К Роману возвратилось дыхание, и он ответил из-под нар:
— Нет, не знаю. Может, ты расскажешь?
— Что? — возмутился татуированный. — Что ты там вякнул? А ну, вылезай! Вылезай, а то хуже будет.
Роман понимал, что эти люди не имеют никакого отношения к настоящему криминальному миру, иначе они наверняка узнали бы его. Это были подонки, отбросы, шваль, из тех, знакомством с которыми побрезгует любой хоть сколько-нибудь уважающий себя преступник.
Но это не делало их менее опасными.
Стая вонючих гиен может разорвать и льва.

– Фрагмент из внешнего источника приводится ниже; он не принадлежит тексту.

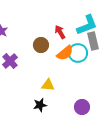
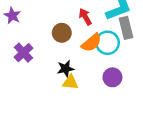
black star: (40, 105) -> (65, 69), moved
purple circle: (82, 107) -> (112, 77), moved

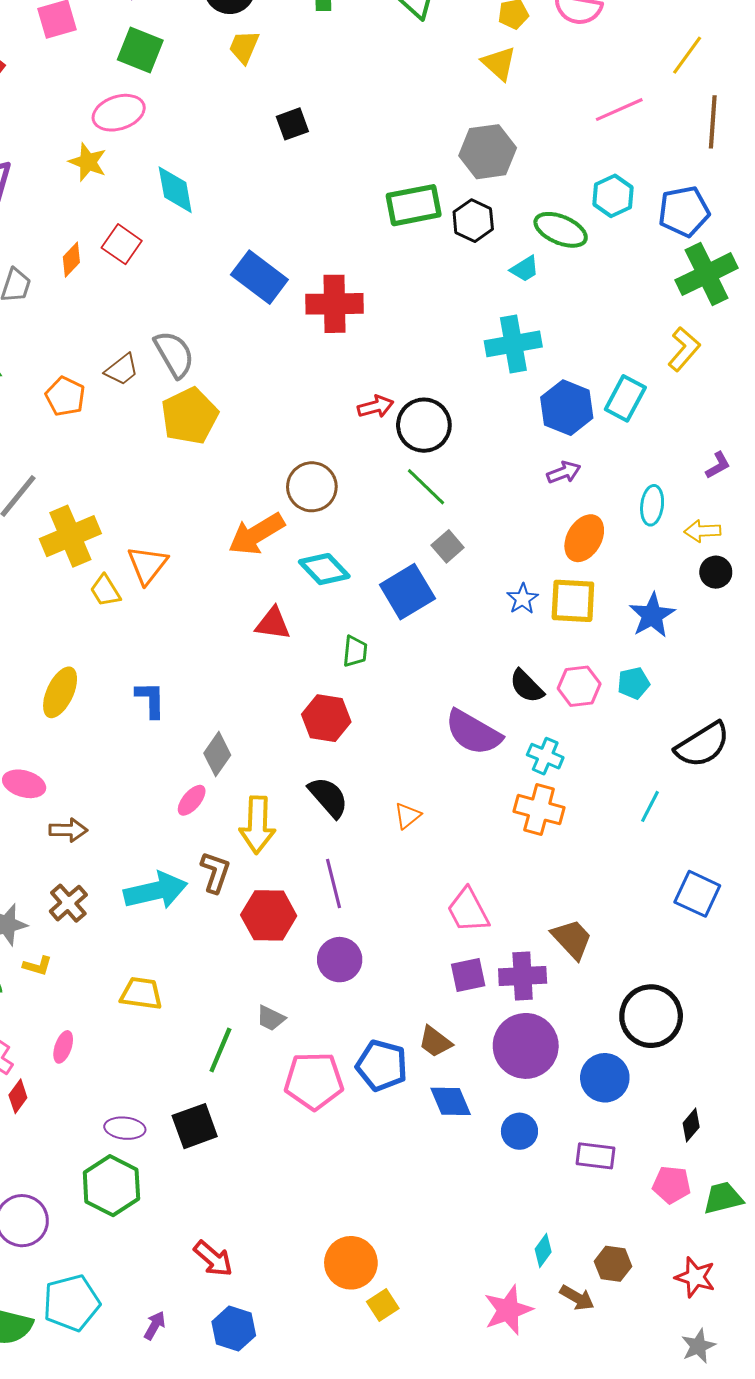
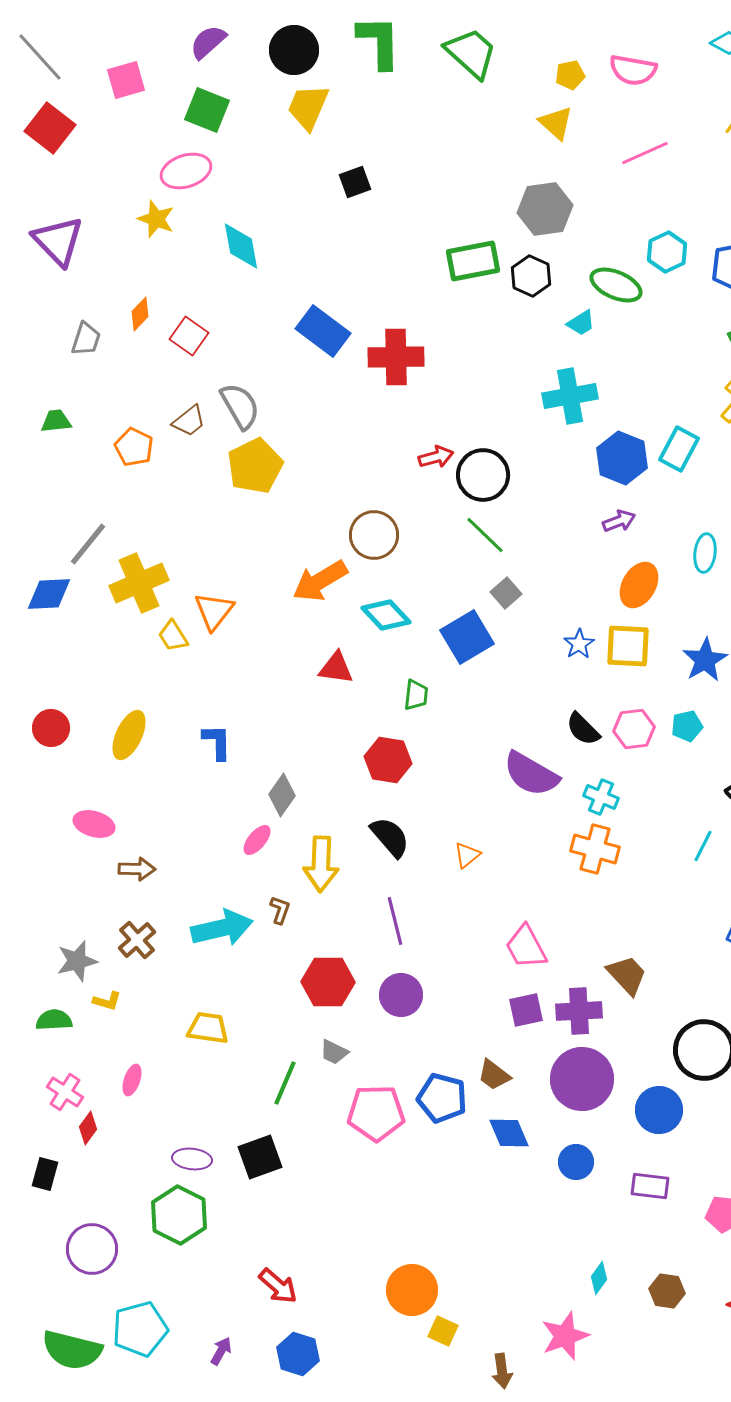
yellow trapezoid: (244, 47) -> (308, 107), size x1.4
pink line: (619, 110) -> (645, 153), moved
red square: (122, 244) -> (189, 336), moved
brown L-shape: (215, 872) -> (280, 910), size x0.7
red hexagon: (269, 915) -> (328, 982), moved
brown arrow: (577, 1298) -> (502, 1371), moved, turned 52
yellow square: (383, 1305) -> (443, 1331), turned -32

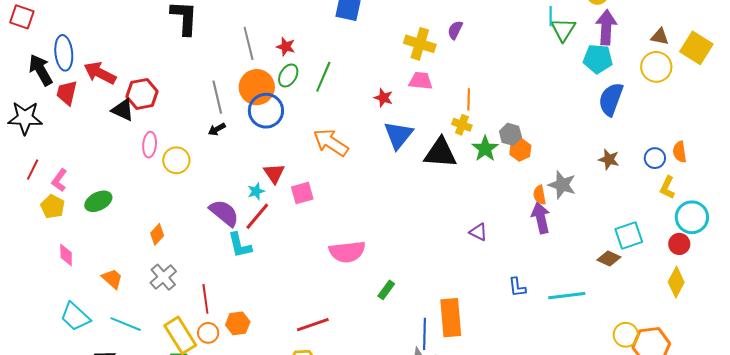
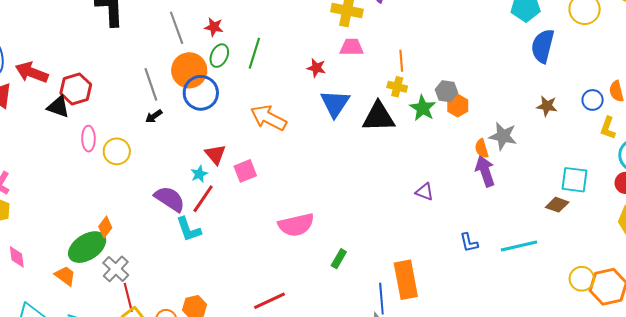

А поскольку считать себя львом Роман не мог ни в каком случае, ему следовало быть очень осторожным и смотреть в оба. Эти люди могут просто от нечего делать запинать его до смерти, а менты… А менты выкинут труп на улицу и скажут, что никакого Романа тут не было.
Известное дело.
Роман решил подыграть самолюбию татуированного и робко подал голос из-под нар:
— Да… Я вылезу, а ты снова ударишь меня…
Татуированный довольно ухмыльнулся и ответил:
— Не ссы! Будешь вести себя хорошо, никто тебя не тронет.
— Не тронем, не бойся, — подтвердил сидевший на нарах Валет. — Правда, Лысый?
Роман, внимательно следя за ногами Лысого, осторожно вылез из-под нар и снова сел на край грязного деревянного помоста.
— Ну што, певец, допрыгался? — спросил Валет.
Все таки узнали — подумал Роман. А почему тогда такое отношение?